A student majoring in economics should acquire a thorough grounding in basic principles and methods of analysis, plus a working competence in several of the specialized and applied fields. Examples of such fields are industrial organization, law and economics, money and banking, international trade and finance, public finance, labor economics, health economics, urban and regional economics, and economic development. The major in economics can lead to either a Bachelor of Arts or a Bachelor of Science degree.
Course work in economics serves a wide variety of vocational objectives. An economics major (supplemented by a rigorous calculus and statistics course sequence) is excellent preparation for graduate work in economics, which qualifies a person for academic, business, or government employment. Majors and others with strong economics training are attractive prospects for business firms and government agencies, and for professional graduate study in business or public policy. An economics background is especially desirable for the study and practice of law. The economics B.S. is recommended for students interested in professions that call for quantitative skills. The B.S. is especially recommended for Honors students and students considering graduate school in economics or other quantitative areas.
For an economics major that leads to a Bachelor of Arts degree, students must learn twenty-four credits in courses at the 2000 level or above, including two intermediate theory courses (ECON 2201 or 2211Q and 2202 or 2212Q), plus at least nine credits in either quantitative skills courses (ECON 2301–2328) and/or ECON courses at the 3000 level or above.
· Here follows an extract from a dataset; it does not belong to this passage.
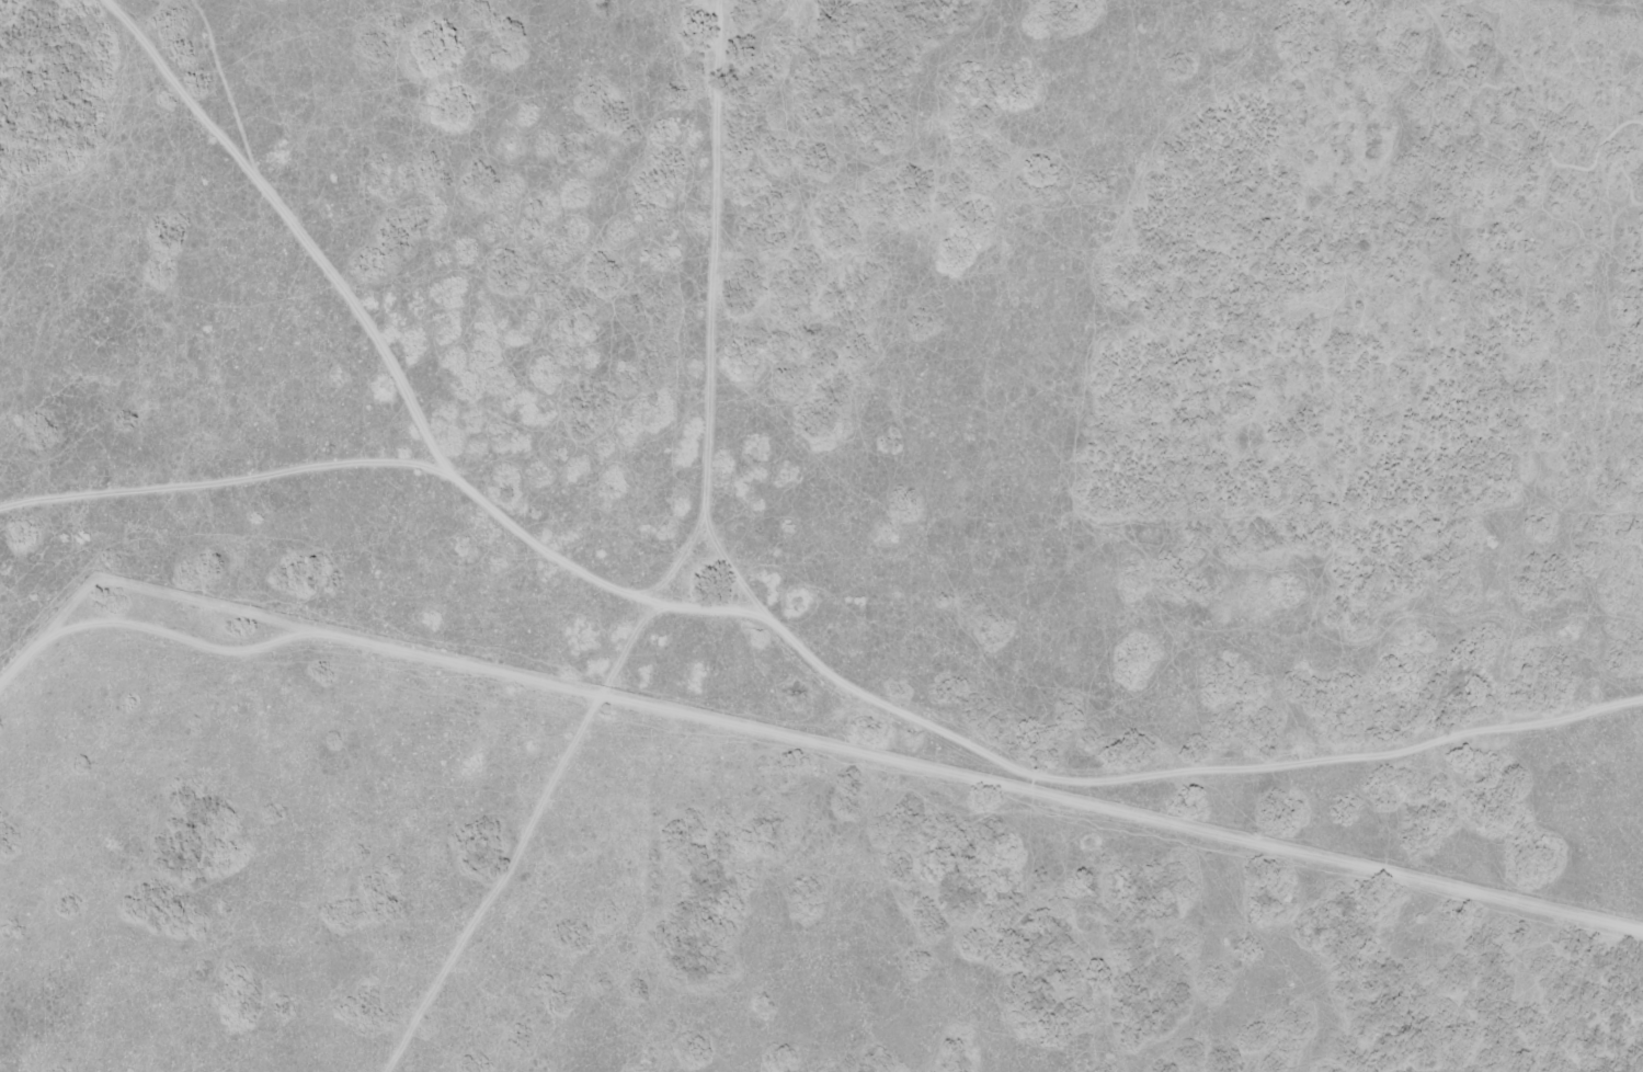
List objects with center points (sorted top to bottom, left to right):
road: (328, 278)
road: (656, 568)
road: (821, 684)
road: (1079, 932)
No more than six credits in ECON 2499 and/or 3499 may be counted toward the required 24 credits in economics courses at the 2000 level or above. ECON 2481 does not count toward fulfilling the major requirements.
Economics B.A. majors are also required to pass twelve credits in 2000-level or above courses in fields related to economics or to fulfill a minor related to economics. In addition, all Economics majors must take STAT 1000Q or 1100Q and one of the following: MATH 1071Q, 1110Q, 1126Q, 1131Q, 1151Q or 2141Q. MATH 1125Q or higher is recommended, and STAT 1100Q is recommended over STAT 1000Q. ECON 2311Q is a recommended course for the B.A. Students may substitute more advanced MATH and STAT courses with consent of the faculty advisor.
For an economics major that leads to a Bachelor of Science degree, students must take STAT 1000Q or 1100Q (STAT 1100Q is recommended over STAT 1000Q) and one of the following MATH sequences: MATH 1125Q, 1126Q, and 1132Q; MATH 1131Q (or 1151Q) and 1132Q (or 1152Q); or MATH 2141Q and 2142Q. In addition, B.S. majors must also take one of the following: MATH 2110Q or 2130Q or 2210Q or 2410Q or 2420Q. Students may substitute more advanced MATH and STAT courses with consent of the advisor.
B.S. students must take one of the following science sequences in Biology, Chemistry, or Physics:
- Biology: BIOL 1107 and either BIOL 1108 or 1110.
- Chemistry: CHEM 1124Q, 1125Q, 1126Q; or CHEM 1127Q, 1128Q; or CHEM 1137Q, 1138Q; or CHEM 1147Q, 1148Q.
- Physics: PHYS 1201Q, 1202Q; or PHYS 1401Q, 1402Q; or PHYS 1501Q, 1502Q; or PHYS 1601Q, 1602Q.
One of these courses may be used to fulfill the CA 3 lab requirement of the University’s general education requirements. In addition, students must take one other CA 3 course from a different subject area, but it need not be a lab course.
B.S. majors must also earn 29 credits in courses at the 2000-level or above, including two quantitative intermediate theory courses (ECON 2211Q and 2212Q); a sequence in econometrics (ECON 2311Q and 2312Q); and at least six credits from the following modeling and methods courses ECON 2301, 2326, 2327, 3208, 3313, 3315, 4206, 4323 and 4326. Students may substitute equivalent graduate-level courses with consent of the advisor. B.S. majors may fulfill the requirement for ECON 2211Q and 2212Q by taking ECON 2201, 2202, and 2301, in which case ECON 2301 cannot be used to fulfill the requirement for six credits in modeling and methods courses. B.S. majors may not count ECON 2481 toward the major, nor may they count more than six credits in ECON 2499 and/or 3499.
B.S. majors are also required to pass 12 credits in 2000-level or above courses in a field or fields related to economics. These related area courses may count toward a minor in a field related to economics. For both the B.A. and B.S., the intermediate theory courses (ECON 2201 or 2211Q and ECON 2202 or 2212Q) should be taken early in the student’s major program. The department has special requirements for economic majors in the University Honors Program.
Economics majors satisfy the information literacy competency by passing at least one W course in Economics. Students may gain enhanced competence in information literacy by taking ECON 2311Q, 2326, or 2327. Economics majors satisfy the writing in the major requirement by passing at least one W course in Economics.
A minor in Economics is described in the “Minors” section.